~「共同親権と単独親権、どちらを選ぶべきか」 ~

2026年4月からは、離婚後の親権について、単独親権に加えて共同親権も選択できるようになります。これまでの制度は単独親権のみでしたが、法改正により選択肢が広がりました。
では、どちらを選べばよいのでしょうか。この問いに、すべての人に当てはまる「唯一の正解」はありません。迷うこと自体は自然なことです。大切なのは、判断の基準を整理することです。
まず、親権と養育費、面会交流は、一体で考えるべきものではありません。それぞれは別の制度であり、本来は切り分けて考える必要があります。例えば、「養育費を支払わないから会わせない」といった発想は、制度上は適切ではありません。感情的には理解できる場面であっても、判断はあくまで別の軸で行う必要があります。
結婚では当たり前だったことが、離婚後は“ルール”になります。
だからこそ、その前提となる関係性が重要になります。共同親権は、「離婚後も二人で責任を持ち続ける」という約束の上に成り立つ制度です。子どもの進路や医療、生活に関わる重要な事項について、継続的に意思疎通が求められます。そのため、一定の信頼関係やコミュニケーションが保てる場合には機能しやすい一方、対立が強い場合には、制度として十分に機能しない可能性もあります。
一方、単独親権は、最終的な判断を一方に委ねる仕組みです。意思決定の明確さや迅速さという点では、現実的に機能しやすい場面も多くあると考えられます。
このように考えると、重要なのは「どちらが優れているか」ではなく、どちらが現実的に機能するかという視点です。
最も大切な基準は一つです。「子の利益」を最優先しなければならないということです。
親の事情や感情ではなく、子どもの生活や成長にとってどの形が安定するのかを軸に判断することが求められます。
なお、当事者間で合意に至らない場合には、最終的には家庭裁判所が判断することになります。家庭裁判所においても、その判断基準はあくまで子どもの利益です。

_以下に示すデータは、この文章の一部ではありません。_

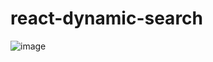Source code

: # react-dynamic-search

![image](https://github.com/user-attachments/assets/57c79554-71da-4125-85fe-27ae2ff866d5)
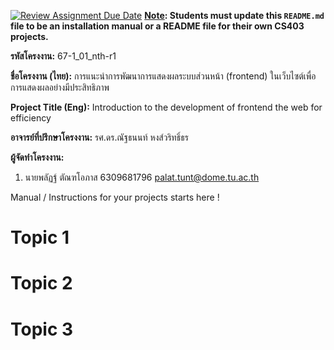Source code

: [![Review Assignment Due Date](https://classroom.github.com/assets/deadline-readme-button-22041afd0340ce965d47ae6ef1cefeee28c7c493a6346c4f15d667ab976d596c.svg)](https://classroom.github.com/a/w8H8oomW)
**<ins>Note</ins>: Students must update this `README.md` file to be an installation manual or a README file for their own CS403 projects.**

**รหัสโครงงาน:** 67-1_01_nth-r1

**ชื่อโครงงาน (ไทย):** การแนะนำการพัฒนาการแสดงผลระบบส่วนหน้า (frontend) ในเว็บไซต์เพื่อการแสดงผลอย่างมีประสิทธิภาพ

**Project Title (Eng):** Introduction to the development of frontend the web for efficiency 

**อาจารย์ที่ปรึกษาโครงงาน:** รศ.ดร.ณัฐธนนท์ หงส์วริทธิ์ธร

**ผู้จัดทำโครงงาน:** 
1. นายพลัฏฐ์  ตัณฑโอภาส  6309681796  palat.tunt@dome.tu.ac.th

   
Manual / Instructions for your projects starts here !
# Topic 1
# Topic 2 
# Topic 3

制度が変わったことで選択肢は広がりましたが、考えるべき本質は変わりません。親権とは、「どの形が子どもにとって現実的に機能するか」を見極めるための整理の問題といえるでしょう。
最後に、共同親権を検討する際のポイントを整理します。判断に迷ったときは、次の点を確認してみてください。
【共同親権を検討する際のポイント】• 親権と養育費、面会交流は、一体で考えるべきものではない• 子どもの進路や医療、生活に関わる重要事項について、継続的に意思疎通ができるか• 父母間の関係性を踏まえ、制度として現実的に機能するか• 判断の軸は一つ、「子どもにとってどうか」
制度に正解はありません。だからこそ、状況を整理し、現実に即した選択をすることが重要です。